» **Problem statement**:
This exercise calls for the line with "r features that", the line with "fuels via deoxygenated bio oil", and all lines between them in the material below, output exactly and with no other lines.

» **Recorded data**:
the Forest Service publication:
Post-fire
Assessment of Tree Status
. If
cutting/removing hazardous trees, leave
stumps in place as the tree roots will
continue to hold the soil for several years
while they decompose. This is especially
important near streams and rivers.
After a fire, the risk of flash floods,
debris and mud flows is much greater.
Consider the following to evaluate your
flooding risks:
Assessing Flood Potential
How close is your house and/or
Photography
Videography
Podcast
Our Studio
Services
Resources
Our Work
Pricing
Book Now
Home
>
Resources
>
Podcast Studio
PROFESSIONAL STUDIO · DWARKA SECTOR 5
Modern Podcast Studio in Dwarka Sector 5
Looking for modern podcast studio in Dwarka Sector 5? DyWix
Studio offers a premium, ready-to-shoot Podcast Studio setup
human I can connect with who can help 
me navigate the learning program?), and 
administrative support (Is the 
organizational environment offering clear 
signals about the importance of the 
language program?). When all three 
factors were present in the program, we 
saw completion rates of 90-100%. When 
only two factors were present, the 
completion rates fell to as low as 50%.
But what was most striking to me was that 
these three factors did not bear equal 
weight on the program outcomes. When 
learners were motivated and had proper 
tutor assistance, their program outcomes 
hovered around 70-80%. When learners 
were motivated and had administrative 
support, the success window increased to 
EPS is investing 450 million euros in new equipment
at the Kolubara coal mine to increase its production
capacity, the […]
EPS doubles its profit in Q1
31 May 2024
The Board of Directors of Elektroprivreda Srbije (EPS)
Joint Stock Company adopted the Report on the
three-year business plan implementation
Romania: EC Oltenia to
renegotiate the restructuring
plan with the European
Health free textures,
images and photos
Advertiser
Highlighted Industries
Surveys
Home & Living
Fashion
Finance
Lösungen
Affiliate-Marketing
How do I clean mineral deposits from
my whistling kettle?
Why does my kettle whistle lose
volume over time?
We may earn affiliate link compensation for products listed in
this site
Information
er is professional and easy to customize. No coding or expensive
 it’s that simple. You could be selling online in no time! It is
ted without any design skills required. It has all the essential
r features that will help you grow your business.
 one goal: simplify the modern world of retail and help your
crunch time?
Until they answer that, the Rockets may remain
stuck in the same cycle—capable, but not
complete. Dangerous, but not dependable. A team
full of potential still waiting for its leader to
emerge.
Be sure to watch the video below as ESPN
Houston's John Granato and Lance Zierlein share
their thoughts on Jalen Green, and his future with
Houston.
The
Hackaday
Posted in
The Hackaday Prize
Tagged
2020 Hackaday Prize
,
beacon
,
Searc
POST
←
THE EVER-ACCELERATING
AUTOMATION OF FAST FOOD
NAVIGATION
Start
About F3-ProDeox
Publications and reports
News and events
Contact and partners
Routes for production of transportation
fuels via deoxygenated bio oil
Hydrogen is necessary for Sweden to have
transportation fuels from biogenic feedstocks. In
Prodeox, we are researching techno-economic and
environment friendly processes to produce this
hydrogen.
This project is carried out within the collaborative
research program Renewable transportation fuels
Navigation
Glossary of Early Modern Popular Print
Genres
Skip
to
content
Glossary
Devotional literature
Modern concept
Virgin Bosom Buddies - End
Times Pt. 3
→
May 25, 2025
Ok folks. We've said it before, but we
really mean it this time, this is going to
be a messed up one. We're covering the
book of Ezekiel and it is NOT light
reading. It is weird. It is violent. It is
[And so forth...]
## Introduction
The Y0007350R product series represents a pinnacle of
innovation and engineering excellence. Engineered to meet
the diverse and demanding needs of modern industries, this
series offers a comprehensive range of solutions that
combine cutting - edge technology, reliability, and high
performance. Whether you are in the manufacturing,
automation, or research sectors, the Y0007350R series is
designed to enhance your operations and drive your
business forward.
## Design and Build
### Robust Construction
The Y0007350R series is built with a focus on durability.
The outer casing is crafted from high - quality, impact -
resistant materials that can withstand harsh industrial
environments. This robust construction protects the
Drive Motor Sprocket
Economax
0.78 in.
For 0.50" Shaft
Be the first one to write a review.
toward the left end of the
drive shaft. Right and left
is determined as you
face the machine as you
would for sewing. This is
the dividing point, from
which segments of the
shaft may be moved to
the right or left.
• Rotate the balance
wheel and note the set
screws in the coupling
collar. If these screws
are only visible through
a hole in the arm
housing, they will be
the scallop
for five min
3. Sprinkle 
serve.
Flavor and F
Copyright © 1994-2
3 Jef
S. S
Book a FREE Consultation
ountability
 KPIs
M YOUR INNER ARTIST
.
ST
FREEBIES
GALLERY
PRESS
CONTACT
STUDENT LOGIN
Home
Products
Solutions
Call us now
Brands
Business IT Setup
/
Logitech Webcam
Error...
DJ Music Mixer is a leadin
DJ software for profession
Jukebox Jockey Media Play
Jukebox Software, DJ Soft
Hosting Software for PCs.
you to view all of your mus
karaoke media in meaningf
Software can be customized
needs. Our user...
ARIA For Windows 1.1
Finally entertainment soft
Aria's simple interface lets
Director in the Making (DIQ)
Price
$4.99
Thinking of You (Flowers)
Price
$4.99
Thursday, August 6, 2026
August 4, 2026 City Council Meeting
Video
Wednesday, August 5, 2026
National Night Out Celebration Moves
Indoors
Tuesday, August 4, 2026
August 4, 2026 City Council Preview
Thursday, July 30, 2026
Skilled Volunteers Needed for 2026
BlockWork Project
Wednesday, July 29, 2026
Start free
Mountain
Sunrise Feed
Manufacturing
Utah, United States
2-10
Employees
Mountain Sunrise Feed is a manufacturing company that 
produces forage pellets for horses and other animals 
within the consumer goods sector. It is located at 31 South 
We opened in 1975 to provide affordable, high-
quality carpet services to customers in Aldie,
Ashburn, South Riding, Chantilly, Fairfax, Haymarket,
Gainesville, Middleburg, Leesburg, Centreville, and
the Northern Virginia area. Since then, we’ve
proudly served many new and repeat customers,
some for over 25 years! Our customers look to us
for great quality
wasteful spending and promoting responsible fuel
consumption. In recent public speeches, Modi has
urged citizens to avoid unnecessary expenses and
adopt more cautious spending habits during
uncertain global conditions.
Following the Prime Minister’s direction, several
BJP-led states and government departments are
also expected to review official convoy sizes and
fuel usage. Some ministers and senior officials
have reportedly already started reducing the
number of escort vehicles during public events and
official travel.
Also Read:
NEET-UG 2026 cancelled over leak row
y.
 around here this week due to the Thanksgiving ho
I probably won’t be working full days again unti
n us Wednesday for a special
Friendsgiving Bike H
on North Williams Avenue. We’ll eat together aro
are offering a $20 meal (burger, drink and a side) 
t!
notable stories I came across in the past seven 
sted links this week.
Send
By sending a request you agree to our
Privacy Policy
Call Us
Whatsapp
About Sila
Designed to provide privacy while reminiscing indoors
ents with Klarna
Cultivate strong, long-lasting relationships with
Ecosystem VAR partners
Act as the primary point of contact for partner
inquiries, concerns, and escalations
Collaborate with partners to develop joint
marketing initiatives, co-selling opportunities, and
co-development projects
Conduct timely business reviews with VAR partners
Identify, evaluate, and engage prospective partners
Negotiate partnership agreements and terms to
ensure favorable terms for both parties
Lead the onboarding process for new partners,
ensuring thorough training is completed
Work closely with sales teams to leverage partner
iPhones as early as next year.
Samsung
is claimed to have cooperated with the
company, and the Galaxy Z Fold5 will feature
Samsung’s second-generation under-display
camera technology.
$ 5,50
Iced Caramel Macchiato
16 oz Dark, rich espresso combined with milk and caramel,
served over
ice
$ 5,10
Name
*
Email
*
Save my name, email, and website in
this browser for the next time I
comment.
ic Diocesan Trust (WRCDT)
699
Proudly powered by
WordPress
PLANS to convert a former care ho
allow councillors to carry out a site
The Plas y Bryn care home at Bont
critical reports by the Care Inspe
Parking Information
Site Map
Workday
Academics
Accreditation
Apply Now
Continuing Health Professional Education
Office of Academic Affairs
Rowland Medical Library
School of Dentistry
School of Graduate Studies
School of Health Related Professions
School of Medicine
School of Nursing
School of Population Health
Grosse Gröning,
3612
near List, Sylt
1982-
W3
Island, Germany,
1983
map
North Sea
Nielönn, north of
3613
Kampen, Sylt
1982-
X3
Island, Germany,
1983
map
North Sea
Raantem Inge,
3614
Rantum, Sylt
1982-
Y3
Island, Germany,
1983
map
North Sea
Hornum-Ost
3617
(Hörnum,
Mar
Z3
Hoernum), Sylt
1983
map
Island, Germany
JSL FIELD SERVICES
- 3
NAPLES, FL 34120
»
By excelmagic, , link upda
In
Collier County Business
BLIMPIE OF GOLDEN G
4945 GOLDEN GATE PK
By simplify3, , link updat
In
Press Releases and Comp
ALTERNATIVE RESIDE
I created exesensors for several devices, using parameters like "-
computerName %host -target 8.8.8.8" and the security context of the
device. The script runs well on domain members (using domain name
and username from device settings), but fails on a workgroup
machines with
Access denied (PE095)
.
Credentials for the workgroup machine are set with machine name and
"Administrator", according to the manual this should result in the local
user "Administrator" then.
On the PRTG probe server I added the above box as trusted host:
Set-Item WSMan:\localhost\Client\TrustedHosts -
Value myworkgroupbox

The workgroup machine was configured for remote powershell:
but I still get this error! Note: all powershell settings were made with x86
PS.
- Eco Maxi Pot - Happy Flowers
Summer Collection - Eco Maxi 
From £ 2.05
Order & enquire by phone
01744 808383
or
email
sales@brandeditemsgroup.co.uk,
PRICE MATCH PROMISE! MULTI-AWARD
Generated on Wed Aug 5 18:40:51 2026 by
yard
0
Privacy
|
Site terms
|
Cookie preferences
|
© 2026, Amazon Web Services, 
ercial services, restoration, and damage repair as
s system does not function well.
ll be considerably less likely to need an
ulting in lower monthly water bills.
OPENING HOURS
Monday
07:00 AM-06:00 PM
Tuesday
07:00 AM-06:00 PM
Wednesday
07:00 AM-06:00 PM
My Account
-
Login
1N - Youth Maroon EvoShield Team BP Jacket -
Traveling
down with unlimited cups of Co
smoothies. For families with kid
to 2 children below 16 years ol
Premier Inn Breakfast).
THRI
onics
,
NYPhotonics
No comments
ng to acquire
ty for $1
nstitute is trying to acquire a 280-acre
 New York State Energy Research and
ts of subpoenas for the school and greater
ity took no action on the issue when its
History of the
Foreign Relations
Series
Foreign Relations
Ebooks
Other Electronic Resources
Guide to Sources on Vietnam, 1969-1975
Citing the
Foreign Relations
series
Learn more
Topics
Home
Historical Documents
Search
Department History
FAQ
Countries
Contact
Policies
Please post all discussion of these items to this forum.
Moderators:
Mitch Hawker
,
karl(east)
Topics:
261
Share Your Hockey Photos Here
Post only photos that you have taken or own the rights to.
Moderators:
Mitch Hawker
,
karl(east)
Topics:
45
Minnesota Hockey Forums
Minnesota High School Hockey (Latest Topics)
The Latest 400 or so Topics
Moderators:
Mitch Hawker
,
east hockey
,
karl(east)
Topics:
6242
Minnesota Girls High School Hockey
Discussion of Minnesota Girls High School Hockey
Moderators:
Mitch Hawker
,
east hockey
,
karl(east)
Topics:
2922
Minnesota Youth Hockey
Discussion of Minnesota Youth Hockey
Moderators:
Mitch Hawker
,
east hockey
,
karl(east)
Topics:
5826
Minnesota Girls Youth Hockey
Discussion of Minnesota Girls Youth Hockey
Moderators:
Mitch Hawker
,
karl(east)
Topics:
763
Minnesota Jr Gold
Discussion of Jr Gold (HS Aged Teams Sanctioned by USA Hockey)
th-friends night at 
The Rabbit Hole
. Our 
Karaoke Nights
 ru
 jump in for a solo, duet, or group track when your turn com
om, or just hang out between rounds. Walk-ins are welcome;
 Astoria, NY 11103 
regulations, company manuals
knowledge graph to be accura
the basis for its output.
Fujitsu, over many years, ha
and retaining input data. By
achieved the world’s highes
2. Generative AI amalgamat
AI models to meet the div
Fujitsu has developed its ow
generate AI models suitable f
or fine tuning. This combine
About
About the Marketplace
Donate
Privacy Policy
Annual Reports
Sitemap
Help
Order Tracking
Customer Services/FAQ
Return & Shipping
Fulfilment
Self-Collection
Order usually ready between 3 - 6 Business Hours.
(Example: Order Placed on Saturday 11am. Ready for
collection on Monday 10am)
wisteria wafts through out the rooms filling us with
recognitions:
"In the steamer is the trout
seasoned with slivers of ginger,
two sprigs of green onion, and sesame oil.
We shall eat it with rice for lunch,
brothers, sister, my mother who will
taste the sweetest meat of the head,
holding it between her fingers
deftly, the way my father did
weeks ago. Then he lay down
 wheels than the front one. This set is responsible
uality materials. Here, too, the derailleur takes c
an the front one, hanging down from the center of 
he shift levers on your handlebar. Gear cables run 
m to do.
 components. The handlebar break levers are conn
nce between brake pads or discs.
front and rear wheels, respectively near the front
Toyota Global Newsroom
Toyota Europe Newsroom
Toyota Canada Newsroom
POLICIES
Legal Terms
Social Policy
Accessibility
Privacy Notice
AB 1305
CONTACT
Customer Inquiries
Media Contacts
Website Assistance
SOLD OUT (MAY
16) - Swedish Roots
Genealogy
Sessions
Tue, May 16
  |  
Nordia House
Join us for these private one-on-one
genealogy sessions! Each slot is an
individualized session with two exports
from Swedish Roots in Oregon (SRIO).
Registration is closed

» **Answer space**:
r features that will help you grow your business.
 one goal: simplify the modern world of retail and help your
crunch time?
Until they answer that, the Rockets may remain
stuck in the same cycle—capable, but not
complete. Dangerous, but not dependable. A team
full of potential still waiting for its leader to
emerge.
Be sure to watch the video below as ESPN
Houston's John Granato and Lance Zierlein share
their thoughts on Jalen Green, and his future with
Houston.
The
Hackaday
Posted in
The Hackaday Prize
Tagged
2020 Hackaday Prize
,
beacon
,
Searc
POST
←
THE EVER-ACCELERATING
AUTOMATION OF FAST FOOD
NAVIGATION
Start
About F3-ProDeox
Publications and reports
News and events
Contact and partners
Routes for production of transportation
fuels via deoxygenated bio oil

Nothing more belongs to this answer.